CLINICAL EFFICACY OF LAMOTRIGINE (LTG), TOPIRAMATE (TPM), GABAPENTIN (GBP) AND LEVETIRACETAM (LEV) IN A LARGE GROUP OF STRONGLY THERAPY-RESISTANT PATIENTS WITH EPILEPSY
Abstract number :
1.280
Submission category :
Year :
2003
Submission ID :
2525
Source :
www.aesnet.org
Presentation date :
12/6/2003 12:00:00 AM
Published date :
Dec 1, 2003, 06:00 AM
Authors :
Martijn Engelsman, Nine de Beer-Pawlikowski Neurology, Stichting Epilepsie Instellingen Nederland, Heemstede, Netherlands
In the last decade a number of new anti-epileptic drugs became available in the Netherlands indicated for add-on therapy in refractory partial epilepsy. Our aim is to compare in retrospect the efficacy, side effects, reasons for drop-out and reactions of different seizure-types on LTG, TPM, GBP and LEV.

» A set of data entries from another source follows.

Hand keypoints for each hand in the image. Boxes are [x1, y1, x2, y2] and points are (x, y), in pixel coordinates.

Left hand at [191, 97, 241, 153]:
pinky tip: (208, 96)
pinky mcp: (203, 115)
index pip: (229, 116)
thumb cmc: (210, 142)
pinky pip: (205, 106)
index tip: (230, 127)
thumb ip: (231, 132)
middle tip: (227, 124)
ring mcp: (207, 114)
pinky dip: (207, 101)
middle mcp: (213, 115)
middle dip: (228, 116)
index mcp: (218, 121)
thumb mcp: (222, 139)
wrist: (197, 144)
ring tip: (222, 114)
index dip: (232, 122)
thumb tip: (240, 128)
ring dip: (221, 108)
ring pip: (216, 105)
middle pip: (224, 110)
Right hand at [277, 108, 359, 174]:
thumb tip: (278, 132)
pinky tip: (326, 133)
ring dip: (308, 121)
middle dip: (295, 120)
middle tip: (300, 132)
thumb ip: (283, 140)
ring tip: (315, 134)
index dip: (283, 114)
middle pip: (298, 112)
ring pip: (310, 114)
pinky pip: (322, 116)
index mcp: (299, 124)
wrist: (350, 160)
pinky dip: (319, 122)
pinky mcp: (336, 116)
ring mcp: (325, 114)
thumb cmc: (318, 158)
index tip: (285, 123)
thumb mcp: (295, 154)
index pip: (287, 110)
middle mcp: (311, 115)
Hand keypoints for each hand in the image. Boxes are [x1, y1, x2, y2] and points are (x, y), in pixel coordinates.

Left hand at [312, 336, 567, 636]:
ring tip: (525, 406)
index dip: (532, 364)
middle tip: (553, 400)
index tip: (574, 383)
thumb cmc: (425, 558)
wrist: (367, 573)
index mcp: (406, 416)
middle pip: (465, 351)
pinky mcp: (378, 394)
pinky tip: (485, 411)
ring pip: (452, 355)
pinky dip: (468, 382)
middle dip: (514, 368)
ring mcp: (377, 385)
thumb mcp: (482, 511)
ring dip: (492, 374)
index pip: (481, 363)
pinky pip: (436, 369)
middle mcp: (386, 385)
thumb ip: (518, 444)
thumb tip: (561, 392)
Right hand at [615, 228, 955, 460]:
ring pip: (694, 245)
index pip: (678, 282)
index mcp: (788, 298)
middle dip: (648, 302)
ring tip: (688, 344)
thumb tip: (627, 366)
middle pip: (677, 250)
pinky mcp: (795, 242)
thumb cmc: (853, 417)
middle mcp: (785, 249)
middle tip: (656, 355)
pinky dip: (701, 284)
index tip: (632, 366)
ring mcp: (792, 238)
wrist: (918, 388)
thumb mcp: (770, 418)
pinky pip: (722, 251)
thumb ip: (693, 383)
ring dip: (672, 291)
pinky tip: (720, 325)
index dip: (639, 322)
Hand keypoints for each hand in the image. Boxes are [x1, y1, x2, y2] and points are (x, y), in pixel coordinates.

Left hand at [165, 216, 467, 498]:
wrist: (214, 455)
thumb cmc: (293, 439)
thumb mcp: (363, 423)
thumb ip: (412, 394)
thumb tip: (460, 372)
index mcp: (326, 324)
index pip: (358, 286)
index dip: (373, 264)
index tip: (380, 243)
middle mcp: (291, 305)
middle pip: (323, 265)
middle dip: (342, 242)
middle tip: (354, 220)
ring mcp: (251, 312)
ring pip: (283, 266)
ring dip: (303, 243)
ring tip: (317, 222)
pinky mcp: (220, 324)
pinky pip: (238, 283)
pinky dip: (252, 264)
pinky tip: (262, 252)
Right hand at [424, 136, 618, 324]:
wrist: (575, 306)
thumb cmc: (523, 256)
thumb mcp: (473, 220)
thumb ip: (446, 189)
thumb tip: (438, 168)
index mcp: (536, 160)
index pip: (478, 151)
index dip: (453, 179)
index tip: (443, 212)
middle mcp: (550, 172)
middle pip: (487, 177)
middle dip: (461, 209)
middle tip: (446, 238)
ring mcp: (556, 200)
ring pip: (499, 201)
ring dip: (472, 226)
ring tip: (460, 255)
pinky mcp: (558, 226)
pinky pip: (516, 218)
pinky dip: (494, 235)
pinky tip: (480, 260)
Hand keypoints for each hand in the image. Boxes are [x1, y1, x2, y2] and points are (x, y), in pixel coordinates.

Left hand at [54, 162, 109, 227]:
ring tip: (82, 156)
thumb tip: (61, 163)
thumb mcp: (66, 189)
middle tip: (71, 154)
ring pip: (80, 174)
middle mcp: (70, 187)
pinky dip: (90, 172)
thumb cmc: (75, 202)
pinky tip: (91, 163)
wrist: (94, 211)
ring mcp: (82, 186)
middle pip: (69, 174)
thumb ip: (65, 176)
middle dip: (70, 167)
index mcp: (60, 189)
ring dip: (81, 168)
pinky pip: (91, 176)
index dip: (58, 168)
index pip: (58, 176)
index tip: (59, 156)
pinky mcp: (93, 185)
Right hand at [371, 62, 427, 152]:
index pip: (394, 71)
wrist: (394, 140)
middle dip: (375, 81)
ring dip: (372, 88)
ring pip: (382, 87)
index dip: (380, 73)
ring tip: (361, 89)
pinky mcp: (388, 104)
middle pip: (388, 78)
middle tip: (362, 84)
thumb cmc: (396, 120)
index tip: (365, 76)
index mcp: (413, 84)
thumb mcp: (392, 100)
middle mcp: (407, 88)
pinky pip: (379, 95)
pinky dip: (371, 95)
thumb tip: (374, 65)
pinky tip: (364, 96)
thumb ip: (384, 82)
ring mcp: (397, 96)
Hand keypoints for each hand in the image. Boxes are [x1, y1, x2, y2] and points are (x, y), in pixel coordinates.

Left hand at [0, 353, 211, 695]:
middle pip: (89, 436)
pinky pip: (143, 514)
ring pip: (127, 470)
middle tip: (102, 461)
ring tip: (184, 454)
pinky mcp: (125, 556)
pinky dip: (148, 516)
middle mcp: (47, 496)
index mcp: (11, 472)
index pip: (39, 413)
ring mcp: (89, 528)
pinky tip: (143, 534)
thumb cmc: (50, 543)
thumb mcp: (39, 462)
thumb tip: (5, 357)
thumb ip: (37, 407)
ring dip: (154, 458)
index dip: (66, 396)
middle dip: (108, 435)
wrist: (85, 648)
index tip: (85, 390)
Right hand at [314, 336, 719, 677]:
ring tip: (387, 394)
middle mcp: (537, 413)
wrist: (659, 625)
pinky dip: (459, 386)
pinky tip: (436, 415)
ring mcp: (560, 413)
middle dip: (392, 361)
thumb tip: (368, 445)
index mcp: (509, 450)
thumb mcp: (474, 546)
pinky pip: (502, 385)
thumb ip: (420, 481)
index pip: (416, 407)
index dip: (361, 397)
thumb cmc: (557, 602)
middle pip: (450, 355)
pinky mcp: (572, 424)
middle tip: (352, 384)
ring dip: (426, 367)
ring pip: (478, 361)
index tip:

In the Utrecht outpatients ward of a Dutch epilepsy centre we followed a total of around 600 patients with chronic epilepsy on the 4 mentioned drugs. Many patients used more than one of these drugs in different periods (and sometimes in combination). Data that were collected on each period consisted of seizure type and frequency, co-medication at start of each therapy, current co-medication status at that time, dosage of the drug to be studied, response to therapy, side effects and duration of therapy. The follow-up is currently still going on. There were 456 patients on LTG, 219 on TPM, 166 on GBP and 239 on LEV.
On average patients were taking 2 other AEDs at the start of the add-on therapy. In the LTG-group 59 patients became seizure-free (7.7%), in the TPM-group 21 (9.6%), in the GBP-group 7 (7.3%), in the LEV-group 30 (12.5%).
The preliminary analysis of the data indicates that there is no association between favourable outcome and specific seizure types.
148 stopped using LTG (32.5%), 126 TPM (57.5%), 96 GBP (57.8%) and 85 LEV (35.6%), either because of lack of efficacy or side effects.
There are considerable differences in efficacy and side-effects between the 4 studied drugs. It has to be mentioned that only patients who were not responder to treatment with LTG (the first available) were selected for treatment with TPM, GBP or LEV respectively.